#### Selected extract:
I found ro_size quite a confusing name, let's call it mmap_sz?

> >       void *tmp;
> >       int err;
>
> > @@ -129,8 +130,14 @@ int ring_buffer__add(struct ring_buffer *rb, int
> > map_fd,
> >        * data size to allow simple reading of samples that wrap around the
> >        * end of a ring buffer. See kernel implementation for details.
> >        * */
> > -     tmp = mmap(NULL, rb->page_size + 2 * info.max_entries, PROT_READ,
> > -                MAP_SHARED, map_fd, rb->page_size);
> > +     ro_size = rb->page_size + 2 * (__u64)info.max_entries;
>
> [..]
>
> > +     if (ro_size != (__u64)(size_t)ro_size) {
> > +             pr_warn("ringbuf: ring buffer size (%u) is too big\n",
> > +                     info.max_entries);
> > +             return libbpf_err(-E2BIG);
> > +     }
>
> Why do we need this check at all? IIUC, the problem is that the expression
> "rb->page_size + 2 * info.max_entries" is evaluated as u32 and can
> overflow. So why doing this part only isn't enough?
>
> size_t mmap_size = rb->page_size + 2 * (size_t)info.max_entries;
> mmap(NULL, mmap_size, PROT_READ, MAP_SHARED, map_fd, ...);
>
> sizeof(size_t) should be 8, so no overflow is possible?

not on 32-bit arches, presumably?



>
>
> > +     tmp = mmap(NULL, (size_t)ro_size, PROT_READ, MAP_SHARED, map_fd,
> > +                rb->page_size);

should we split this mmap into two mmaps -- one for producer_pos page,
another for data area. That will presumably allow to mmap ringbuf with
max_entries = 1GB?

#### Your assignment:
Rewrite the stretch of the ring buffer review thread from "should we split" through "max_entries = 1GB?", renaming "producer_pos page" to "header page".

#### Entries shown:
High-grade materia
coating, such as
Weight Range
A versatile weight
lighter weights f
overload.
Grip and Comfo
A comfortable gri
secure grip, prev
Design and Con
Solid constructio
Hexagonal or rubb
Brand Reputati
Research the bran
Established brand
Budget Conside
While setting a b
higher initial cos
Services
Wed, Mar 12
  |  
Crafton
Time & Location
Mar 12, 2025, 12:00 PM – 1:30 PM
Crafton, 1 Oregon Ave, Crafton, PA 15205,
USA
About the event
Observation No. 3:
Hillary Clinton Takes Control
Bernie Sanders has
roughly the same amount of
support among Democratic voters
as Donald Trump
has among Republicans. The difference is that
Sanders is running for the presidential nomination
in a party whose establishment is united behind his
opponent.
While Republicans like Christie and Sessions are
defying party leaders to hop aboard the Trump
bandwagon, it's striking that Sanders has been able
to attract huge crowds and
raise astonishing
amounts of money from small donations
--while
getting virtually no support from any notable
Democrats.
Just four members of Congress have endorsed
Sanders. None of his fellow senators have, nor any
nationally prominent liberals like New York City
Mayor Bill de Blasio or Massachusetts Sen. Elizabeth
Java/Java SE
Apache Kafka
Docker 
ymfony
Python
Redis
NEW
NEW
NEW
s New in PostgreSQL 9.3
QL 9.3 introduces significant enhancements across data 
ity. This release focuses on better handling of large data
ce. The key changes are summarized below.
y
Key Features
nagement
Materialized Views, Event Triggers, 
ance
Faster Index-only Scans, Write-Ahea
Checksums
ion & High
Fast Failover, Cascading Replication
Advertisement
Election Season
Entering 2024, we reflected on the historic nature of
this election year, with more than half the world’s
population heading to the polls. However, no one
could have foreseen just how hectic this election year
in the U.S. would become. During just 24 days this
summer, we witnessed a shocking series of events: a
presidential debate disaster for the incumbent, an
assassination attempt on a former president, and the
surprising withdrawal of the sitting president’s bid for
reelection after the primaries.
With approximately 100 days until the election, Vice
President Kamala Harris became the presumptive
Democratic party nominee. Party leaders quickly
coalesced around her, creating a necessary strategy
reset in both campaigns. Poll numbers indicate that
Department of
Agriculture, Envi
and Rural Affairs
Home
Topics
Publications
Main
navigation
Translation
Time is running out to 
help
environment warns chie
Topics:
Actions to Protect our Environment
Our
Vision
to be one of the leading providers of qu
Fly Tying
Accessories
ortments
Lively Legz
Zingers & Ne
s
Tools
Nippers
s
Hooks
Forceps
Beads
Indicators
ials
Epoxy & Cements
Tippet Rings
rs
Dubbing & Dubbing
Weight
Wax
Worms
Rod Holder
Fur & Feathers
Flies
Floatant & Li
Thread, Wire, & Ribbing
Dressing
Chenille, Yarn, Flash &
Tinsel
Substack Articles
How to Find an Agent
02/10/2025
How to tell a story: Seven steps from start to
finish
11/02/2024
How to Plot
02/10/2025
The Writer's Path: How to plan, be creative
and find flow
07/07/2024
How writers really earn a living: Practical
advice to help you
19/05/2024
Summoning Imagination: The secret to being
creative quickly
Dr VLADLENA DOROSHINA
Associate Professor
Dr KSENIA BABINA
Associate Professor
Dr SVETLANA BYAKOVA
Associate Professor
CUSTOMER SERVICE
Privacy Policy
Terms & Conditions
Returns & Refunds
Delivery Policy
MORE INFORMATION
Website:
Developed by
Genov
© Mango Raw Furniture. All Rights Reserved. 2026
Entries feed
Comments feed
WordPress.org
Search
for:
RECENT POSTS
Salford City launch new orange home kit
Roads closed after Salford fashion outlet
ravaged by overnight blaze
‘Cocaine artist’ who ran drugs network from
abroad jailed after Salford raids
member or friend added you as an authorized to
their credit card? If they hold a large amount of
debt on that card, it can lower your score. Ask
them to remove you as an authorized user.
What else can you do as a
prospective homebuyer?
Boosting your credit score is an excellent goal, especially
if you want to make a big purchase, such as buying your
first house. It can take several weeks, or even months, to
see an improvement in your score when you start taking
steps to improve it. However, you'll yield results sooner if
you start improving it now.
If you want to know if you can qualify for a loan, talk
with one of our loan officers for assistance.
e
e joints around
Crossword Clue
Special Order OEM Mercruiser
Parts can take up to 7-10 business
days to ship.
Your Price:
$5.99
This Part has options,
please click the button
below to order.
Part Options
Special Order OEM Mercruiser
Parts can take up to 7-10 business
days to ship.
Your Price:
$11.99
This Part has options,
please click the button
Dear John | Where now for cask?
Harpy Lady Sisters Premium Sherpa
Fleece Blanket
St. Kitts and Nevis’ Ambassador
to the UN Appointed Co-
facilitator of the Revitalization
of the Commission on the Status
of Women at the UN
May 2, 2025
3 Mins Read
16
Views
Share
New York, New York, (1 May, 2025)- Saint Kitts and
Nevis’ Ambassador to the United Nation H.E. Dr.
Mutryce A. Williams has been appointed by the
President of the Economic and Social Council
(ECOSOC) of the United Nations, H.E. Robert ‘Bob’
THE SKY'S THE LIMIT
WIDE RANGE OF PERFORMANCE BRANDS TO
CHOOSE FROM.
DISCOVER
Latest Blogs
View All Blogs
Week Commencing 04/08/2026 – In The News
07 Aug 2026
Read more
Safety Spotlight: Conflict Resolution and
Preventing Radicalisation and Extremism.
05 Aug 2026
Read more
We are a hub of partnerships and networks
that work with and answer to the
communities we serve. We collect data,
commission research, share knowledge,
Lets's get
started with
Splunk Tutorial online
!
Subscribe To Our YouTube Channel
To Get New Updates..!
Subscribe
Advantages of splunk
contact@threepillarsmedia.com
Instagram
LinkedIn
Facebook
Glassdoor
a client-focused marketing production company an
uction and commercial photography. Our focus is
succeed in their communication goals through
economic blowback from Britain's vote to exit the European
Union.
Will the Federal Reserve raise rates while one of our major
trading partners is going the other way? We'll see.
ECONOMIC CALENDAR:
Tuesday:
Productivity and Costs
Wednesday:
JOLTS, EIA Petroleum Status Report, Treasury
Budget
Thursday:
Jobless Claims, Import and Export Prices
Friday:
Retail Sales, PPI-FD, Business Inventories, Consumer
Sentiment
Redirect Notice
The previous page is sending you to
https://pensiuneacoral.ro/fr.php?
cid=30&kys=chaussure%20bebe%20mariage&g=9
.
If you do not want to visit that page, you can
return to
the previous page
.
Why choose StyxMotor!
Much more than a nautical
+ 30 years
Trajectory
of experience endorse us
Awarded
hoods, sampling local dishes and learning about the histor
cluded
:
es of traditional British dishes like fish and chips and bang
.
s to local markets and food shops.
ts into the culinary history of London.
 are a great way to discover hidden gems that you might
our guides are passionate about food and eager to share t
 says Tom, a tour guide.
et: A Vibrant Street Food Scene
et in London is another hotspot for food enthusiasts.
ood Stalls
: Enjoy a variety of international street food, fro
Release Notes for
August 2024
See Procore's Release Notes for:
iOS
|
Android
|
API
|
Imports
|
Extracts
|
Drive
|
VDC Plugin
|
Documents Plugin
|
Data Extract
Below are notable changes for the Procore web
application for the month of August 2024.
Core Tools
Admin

#### Solution to this task:
should we split this mmap into two mmaps -- one for header page,
another for data area. That will presumably allow to mmap ringbuf with
max_entries = 1GB?